CONTRIBUTION
Quelle est la frontière entre le lobbying et la rétro-commission ? Qu’est-ce qui différencie la rétro-commission de la commission ? Et si Gadio était victime du complexe de suprématie américaine indiscutable dans le domaine des affaires ? Y a-t-il moralement quelque chose à reprocher à la démarche de Gadio s’il a un cabinet qui fait dans le lobbying, comme il en compte des milliers dans le monde ? Dans quelle mesure, la facilitation que Gadio a opérée au profit d’une entreprise chinoise, est-elle préjudiciable à la concurrence et à la compétitivité des entreprises américaines ? Ces questions banales qui devraient tarauder l’esprit de nos compatriotes, ont laissé la place à des sentences condamnant définitivement un compatriote dont l’engagement pour le Sénégal et pour l’Afrique est exemplaire et presque passionnel.
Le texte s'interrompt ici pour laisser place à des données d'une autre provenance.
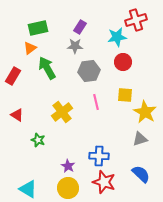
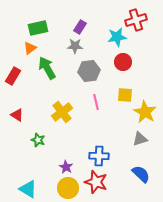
purple star: moved 2 px left, 1 px down
red star: moved 8 px left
La presse a apparemment confondu inculpation et culpabilité, faisant fi du principe sacro-saint de la présomption d’innocence. Les titres à la «Une» de la presse écrite et de celle en ligne sont non seulement catégoriques, mais parfois trop avilissants au regard de l’état actuel de la procédure. Ce qui est étrange, c’est que cette même presse avait traité l’affaire Lamine Diack avec plus de clémence et de circonspection alors qu’elle est plus manifeste et plus grave que celle de Gadio.
En plus d’être très indulgente envers Lamine Diack, cette presse sentencieuse (une certaine presse) avait, dans un élan soi-disant patriotique, explicitement lancé un mot d’ordre de solidarité de tous les Sénégalais autour de Diack. Pourquoi ce traitement de faveur ? Y a-t-il des Sénégalais dont la culpabilité est plus normale que celle des autres ? Quelle est la légitimité de la justice américaine à poursuivre Gadio dans cette affaire ? Il faudrait d’abord édifier les Sénégalais sur ce dogme au lieu de s’empresser de condamner un simple prévenu. N’est-il pas prématuré de parler de corruption dans cette affaire ? Le bon sens aurait voulu qu’on postule la bonne foi du mis en cause dans cette affaire, car rien ne prouve que, dans sa conscience, il ait quelque chose à se reprocher. Autre culture, autres mœurs dit-on, et on peut également estimer, au regard de sa trajectoire, que Gadio soit davantage victime de sa crédulité que d’une quelconque cupidité financière. Pourquoi cette presse n’irait-elle pas fouiller dans les actions d’une banque étrangère qui a fait preuve de grande libéralité envers une structure dirigée par une certaine Première Dame ? Comment expliquer le mutisme de cette même presse sur les marchés de gré-à-gré à propos des grands chantiers de l’Etat ?
C’est évident que le parti-pris de la presse pour Diack n’était pas dicté par une simple question de patriotisme. Tout cela illustre l’extrême perversion qui guette le monde de la presse et les procédés non déontologiques qui y ont parfois cours, du moins dans une de ses composantes. Tout porte à croire qu’on est passé d’une presse comme instrument de la démocratie à une presse de clan : c’est-à-dire une presse dont la fonction est de protéger les amis et de lyncher les adversaires du prince.